Will you transcribe all the entries word for word, skipping the pictures they hold?
[Given entries Boundary: Start]
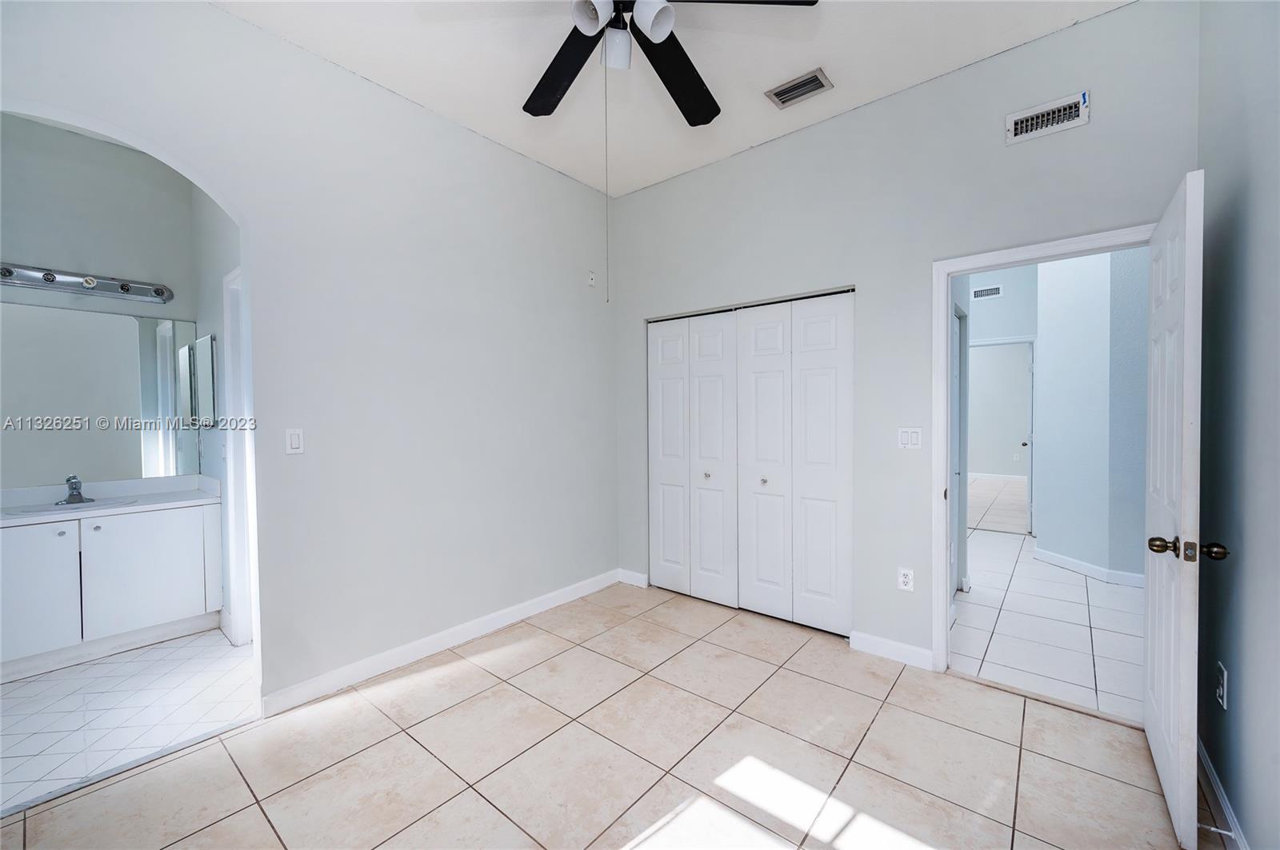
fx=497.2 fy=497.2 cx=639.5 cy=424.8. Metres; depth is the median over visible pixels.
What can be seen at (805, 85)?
ceiling vent
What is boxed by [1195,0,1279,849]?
right wall
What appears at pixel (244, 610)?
bathroom door frame
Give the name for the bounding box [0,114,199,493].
bathroom back wall
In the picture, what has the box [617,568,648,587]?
baseboard
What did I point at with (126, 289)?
vanity light
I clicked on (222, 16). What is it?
left wall
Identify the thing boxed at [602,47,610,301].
pull chain
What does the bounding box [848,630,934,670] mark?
baseboard
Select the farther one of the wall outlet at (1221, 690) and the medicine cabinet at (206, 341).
the medicine cabinet at (206, 341)
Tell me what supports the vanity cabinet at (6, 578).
on the bathroom floor at (43, 682)
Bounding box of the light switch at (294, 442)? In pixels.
[284,428,303,454]
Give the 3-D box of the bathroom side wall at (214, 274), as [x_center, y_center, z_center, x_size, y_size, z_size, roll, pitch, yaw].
[-2.316,-0.234,2.870,1.647,3.011,0.121,1,2,39]
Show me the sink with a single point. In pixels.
(58, 509)
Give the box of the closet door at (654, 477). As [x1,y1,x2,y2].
[648,288,853,638]
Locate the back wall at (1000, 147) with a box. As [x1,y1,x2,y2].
[612,0,1197,673]
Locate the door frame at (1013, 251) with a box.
[932,224,1156,682]
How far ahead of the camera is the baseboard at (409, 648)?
2.70 m
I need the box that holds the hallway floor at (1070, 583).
[951,528,1145,723]
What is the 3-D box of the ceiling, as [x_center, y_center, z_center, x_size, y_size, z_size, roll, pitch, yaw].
[-0.087,-1.754,1.488,3.686,0.106,3.727,1,2,39]
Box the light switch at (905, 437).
[896,427,923,449]
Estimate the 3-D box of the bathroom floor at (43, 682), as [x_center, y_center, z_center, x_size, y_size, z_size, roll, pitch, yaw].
[-2.771,1.331,2.325,1.996,0.097,1.781,1,2,39]
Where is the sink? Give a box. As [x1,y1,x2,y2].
[7,497,134,514]
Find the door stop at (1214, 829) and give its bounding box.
[1197,822,1235,838]
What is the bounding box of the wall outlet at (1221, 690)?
[1214,661,1227,709]
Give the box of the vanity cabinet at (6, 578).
[0,500,220,682]
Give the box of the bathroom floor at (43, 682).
[0,628,255,814]
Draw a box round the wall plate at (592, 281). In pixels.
[587,270,596,286]
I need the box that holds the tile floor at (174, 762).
[0,579,1223,849]
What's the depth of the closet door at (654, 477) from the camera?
3.21 m
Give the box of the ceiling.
[208,0,1134,198]
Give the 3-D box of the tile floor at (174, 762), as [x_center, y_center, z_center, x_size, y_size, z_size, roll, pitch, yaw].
[-0.010,1.325,1.734,3.591,0.099,4.143,1,2,39]
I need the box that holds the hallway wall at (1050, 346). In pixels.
[1032,245,1147,583]
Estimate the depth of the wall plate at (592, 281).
3.68 m
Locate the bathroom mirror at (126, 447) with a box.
[0,300,201,486]
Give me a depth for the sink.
2.76 m
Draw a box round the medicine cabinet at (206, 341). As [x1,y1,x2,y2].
[192,331,216,426]
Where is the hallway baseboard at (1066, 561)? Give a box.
[1035,547,1145,588]
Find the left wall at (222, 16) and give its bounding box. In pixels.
[0,0,616,714]
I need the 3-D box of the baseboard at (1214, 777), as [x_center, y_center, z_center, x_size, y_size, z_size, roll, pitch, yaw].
[1.215,1.247,0.818,0.014,0.096,3.190,1,2,39]
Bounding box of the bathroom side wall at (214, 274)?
[188,185,241,643]
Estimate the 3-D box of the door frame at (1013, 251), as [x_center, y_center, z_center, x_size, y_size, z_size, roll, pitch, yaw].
[1.886,0.214,2.309,0.889,2.084,0.159,1,2,39]
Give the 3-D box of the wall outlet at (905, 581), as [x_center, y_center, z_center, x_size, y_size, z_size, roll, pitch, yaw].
[1.402,0.816,2.626,0.072,0.117,0.009,1,2,39]
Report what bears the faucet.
on the vanity countertop
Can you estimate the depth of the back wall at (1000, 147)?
2.64 m
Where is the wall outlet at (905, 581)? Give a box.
[896,567,914,591]
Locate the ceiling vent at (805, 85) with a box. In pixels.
[764,67,833,108]
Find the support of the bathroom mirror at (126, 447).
attached to the bathroom back wall at (109, 264)
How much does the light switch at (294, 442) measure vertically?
0.117 m
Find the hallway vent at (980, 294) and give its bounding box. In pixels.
[970,284,1003,300]
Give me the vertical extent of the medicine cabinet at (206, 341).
0.569 m
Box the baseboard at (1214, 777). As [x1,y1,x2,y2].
[1195,736,1250,849]
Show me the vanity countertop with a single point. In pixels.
(144, 499)
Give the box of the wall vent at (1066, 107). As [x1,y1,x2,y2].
[1004,89,1090,143]
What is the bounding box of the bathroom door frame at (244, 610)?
[221,264,256,646]
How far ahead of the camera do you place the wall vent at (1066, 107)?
2.21 m
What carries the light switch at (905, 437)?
attached to the back wall at (1000, 147)
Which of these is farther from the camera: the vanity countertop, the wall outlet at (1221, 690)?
the vanity countertop
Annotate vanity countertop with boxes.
[0,473,220,526]
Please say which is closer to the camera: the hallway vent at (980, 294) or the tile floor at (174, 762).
the tile floor at (174, 762)
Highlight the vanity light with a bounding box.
[0,262,173,303]
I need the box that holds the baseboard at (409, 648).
[260,568,618,716]
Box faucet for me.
[56,474,94,505]
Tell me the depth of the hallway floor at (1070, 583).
3.00 m
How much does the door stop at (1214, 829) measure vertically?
0.023 m
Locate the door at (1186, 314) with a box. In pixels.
[1144,170,1219,846]
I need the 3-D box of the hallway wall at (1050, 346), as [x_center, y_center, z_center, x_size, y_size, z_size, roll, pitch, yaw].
[3.875,-0.294,3.945,1.002,2.984,0.808,1,2,39]
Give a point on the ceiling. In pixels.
(790, 68)
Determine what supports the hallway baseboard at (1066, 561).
attached to the hallway wall at (1050, 346)
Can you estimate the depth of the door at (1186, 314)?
1.54 m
[Given entries Boundary: End]
Output
fx=497.2 fy=497.2 cx=639.5 cy=424.8. Metres; depth is the median over visible pixels.
What can be seen at (805, 85)?
ceiling vent
What is boxed by [1195,0,1279,849]?
right wall
What appears at pixel (244, 610)?
bathroom door frame
Give the name for the bounding box [0,114,199,493].
bathroom back wall
In the picture, what has the box [617,568,648,587]?
baseboard
What did I point at with (126, 289)?
vanity light
I clicked on (222, 16). What is it?
left wall
Identify the thing boxed at [602,47,610,301].
pull chain
What does the bounding box [848,630,934,670] mark?
baseboard
Select the farther one of the wall outlet at (1221, 690) and the medicine cabinet at (206, 341).
the medicine cabinet at (206, 341)
Tell me what supports the vanity cabinet at (6, 578).
on the bathroom floor at (43, 682)
Bounding box of the light switch at (294, 442)? In pixels.
[284,428,303,454]
Give the 3-D box of the bathroom side wall at (214, 274), as [x_center, y_center, z_center, x_size, y_size, z_size, roll, pitch, yaw].
[-2.316,-0.234,2.870,1.647,3.011,0.121,1,2,39]
Show me the sink with a single point. In pixels.
(58, 509)
Give the box of the closet door at (654, 477). As [x1,y1,x2,y2].
[648,288,853,638]
Locate the back wall at (1000, 147) with a box. As [x1,y1,x2,y2].
[612,0,1197,673]
Locate the door frame at (1013, 251) with a box.
[932,224,1156,682]
How far ahead of the camera is the baseboard at (409, 648)?
2.70 m
I need the box that holds the hallway floor at (1070, 583).
[951,528,1145,723]
What is the 3-D box of the ceiling, as [x_center, y_center, z_center, x_size, y_size, z_size, roll, pitch, yaw].
[-0.087,-1.754,1.488,3.686,0.106,3.727,1,2,39]
Box the light switch at (905, 437).
[896,427,923,449]
Estimate the 3-D box of the bathroom floor at (43, 682), as [x_center, y_center, z_center, x_size, y_size, z_size, roll, pitch, yaw].
[-2.771,1.331,2.325,1.996,0.097,1.781,1,2,39]
Where is the sink? Give a box. As [x1,y1,x2,y2].
[7,497,134,514]
Find the door stop at (1214, 829) and give its bounding box.
[1197,822,1235,838]
What is the bounding box of the wall outlet at (1221, 690)?
[1214,661,1227,709]
Give the box of the vanity cabinet at (6, 578).
[0,500,220,682]
Give the box of the bathroom floor at (43, 682).
[0,628,255,814]
Draw a box round the wall plate at (592, 281). In pixels.
[587,270,596,286]
I need the box that holds the tile floor at (174, 762).
[0,579,1223,849]
What's the depth of the closet door at (654, 477) from the camera?
3.21 m
Give the box of the ceiling.
[208,0,1134,198]
Give the 3-D box of the tile floor at (174, 762), as [x_center, y_center, z_center, x_size, y_size, z_size, roll, pitch, yaw].
[-0.010,1.325,1.734,3.591,0.099,4.143,1,2,39]
I need the box that holds the hallway wall at (1050, 346). In pixels.
[1032,245,1147,583]
Estimate the depth of the wall plate at (592, 281).
3.68 m
Locate the bathroom mirror at (126, 447) with a box.
[0,300,201,486]
Give me a depth for the sink.
2.76 m
Draw a box round the medicine cabinet at (206, 341). As [x1,y1,x2,y2].
[192,331,216,426]
Where is the hallway baseboard at (1066, 561)? Give a box.
[1035,547,1145,588]
Find the left wall at (222, 16) and give its bounding box. In pixels.
[0,0,616,714]
I need the 3-D box of the baseboard at (1214, 777), as [x_center, y_center, z_center, x_size, y_size, z_size, roll, pitch, yaw].
[1.215,1.247,0.818,0.014,0.096,3.190,1,2,39]
Bounding box of the bathroom side wall at (214, 274)?
[188,185,241,643]
Estimate the 3-D box of the door frame at (1013, 251), as [x_center, y_center, z_center, x_size, y_size, z_size, roll, pitch, yaw].
[1.886,0.214,2.309,0.889,2.084,0.159,1,2,39]
Give the 3-D box of the wall outlet at (905, 581), as [x_center, y_center, z_center, x_size, y_size, z_size, roll, pitch, yaw].
[1.402,0.816,2.626,0.072,0.117,0.009,1,2,39]
Report what bears the faucet.
on the vanity countertop
Can you estimate the depth of the back wall at (1000, 147)?
2.64 m
Where is the wall outlet at (905, 581)? Give a box.
[896,567,914,591]
Locate the ceiling vent at (805, 85) with a box. In pixels.
[764,67,833,108]
Find the support of the bathroom mirror at (126, 447).
attached to the bathroom back wall at (109, 264)
How much does the light switch at (294, 442) measure vertically?
0.117 m
Find the hallway vent at (980, 294) and give its bounding box. In pixels.
[970,284,1003,300]
Give me the vertical extent of the medicine cabinet at (206, 341).
0.569 m
Box the baseboard at (1214, 777). As [x1,y1,x2,y2].
[1195,736,1250,849]
Show me the vanity countertop with a single point. In pixels.
(144, 499)
Give the box of the wall vent at (1066, 107). As [x1,y1,x2,y2].
[1004,89,1090,143]
What is the bounding box of the bathroom door frame at (244, 610)?
[221,264,256,646]
How far ahead of the camera do you place the wall vent at (1066, 107)?
2.21 m
What carries the light switch at (905, 437)?
attached to the back wall at (1000, 147)
Which of these is farther from the camera: the vanity countertop, the wall outlet at (1221, 690)?
the vanity countertop
Annotate vanity countertop with boxes.
[0,473,220,526]
Please say which is closer to the camera: the hallway vent at (980, 294) or the tile floor at (174, 762).
the tile floor at (174, 762)
Highlight the vanity light with a bounding box.
[0,262,173,303]
I need the box that holds the baseboard at (409, 648).
[260,568,618,716]
Box faucet for me.
[56,474,94,505]
Tell me the depth of the hallway floor at (1070, 583).
3.00 m
How much does the door stop at (1214, 829) measure vertically?
0.023 m
Locate the door at (1186, 314) with a box. In pixels.
[1144,170,1219,846]
I need the 3-D box of the hallway wall at (1050, 346), as [x_center, y_center, z_center, x_size, y_size, z_size, roll, pitch, yaw].
[3.875,-0.294,3.945,1.002,2.984,0.808,1,2,39]
Give a point on the ceiling. In pixels.
(790, 68)
Determine what supports the hallway baseboard at (1066, 561).
attached to the hallway wall at (1050, 346)
Can you estimate the depth of the door at (1186, 314)?
1.54 m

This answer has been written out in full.